U.S. ambassador explains $5 million assassination reward, says drug violence is ‘transnational’
U.S. ambassador to Ecuador Michael Fitzpatrick explained on Friday the decision to offer a $5 million reward to find the masterminds of the assassination of presidential candidate Fernando Villavicencio. “We have been very successful in our rewards program to bring criminals to justice,” Fitzpatrick said in Quito. “In recent years, we have seen more than 100 cases solved worldwide as a result of the program.”
He added that because the international illegal drug trade is “all about money,” those involved in it are often willing to come forward. “Since we announced the award, we are already receiving phone calls, emails and social media messages with information,” he said.
Fitzpatrick said the attack on Villavicencio was an “offense against democracy and the rule of law,” and the U.S. is actively collaborating in efforts to find the intellectual authors of the crime. “When there is an attack against a presidential candidate in the middle of an election campaign, it goes against everything we support and are trying to create in the Americas,” he said.
In an interview with television channel Ecuavisa, Fitzpatrick said the U.S. is also alarmed by other murders and attacks on political figures in Ecuador. “Besides Villavicencio, we have also witnessed the assassination of Manta Mayor Agustín Intriago and others in Duran, Puerto Lopez and Esmeraldas in recent months.”

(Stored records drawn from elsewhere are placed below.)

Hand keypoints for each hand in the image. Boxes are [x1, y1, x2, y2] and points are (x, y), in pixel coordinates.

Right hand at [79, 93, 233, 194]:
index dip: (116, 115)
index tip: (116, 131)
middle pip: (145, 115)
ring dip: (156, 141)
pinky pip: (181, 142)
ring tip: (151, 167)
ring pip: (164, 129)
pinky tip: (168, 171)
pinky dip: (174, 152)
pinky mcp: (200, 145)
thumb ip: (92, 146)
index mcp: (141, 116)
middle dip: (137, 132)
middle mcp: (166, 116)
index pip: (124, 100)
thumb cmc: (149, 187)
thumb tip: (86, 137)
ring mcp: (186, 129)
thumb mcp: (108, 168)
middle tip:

Fitzpatrick said much of the violence is not “homegrown” but transnational. “Villavicencio’s murder was by a Colombian hitman and Intriago’s was by a Venezuelan,” he said. “Our intention is to attack those high up in the crime and drug organizations who hire the hitmen to do the killings no matter where they live. In most cases, there are several intermediaries between the people who order the murders and those who commit them. We want to locate those at the top.”
Villavicencio’s family issued a statement Friday thanking the U.S. for offering the award, saying they believed it would “increase the pace” of the investigation.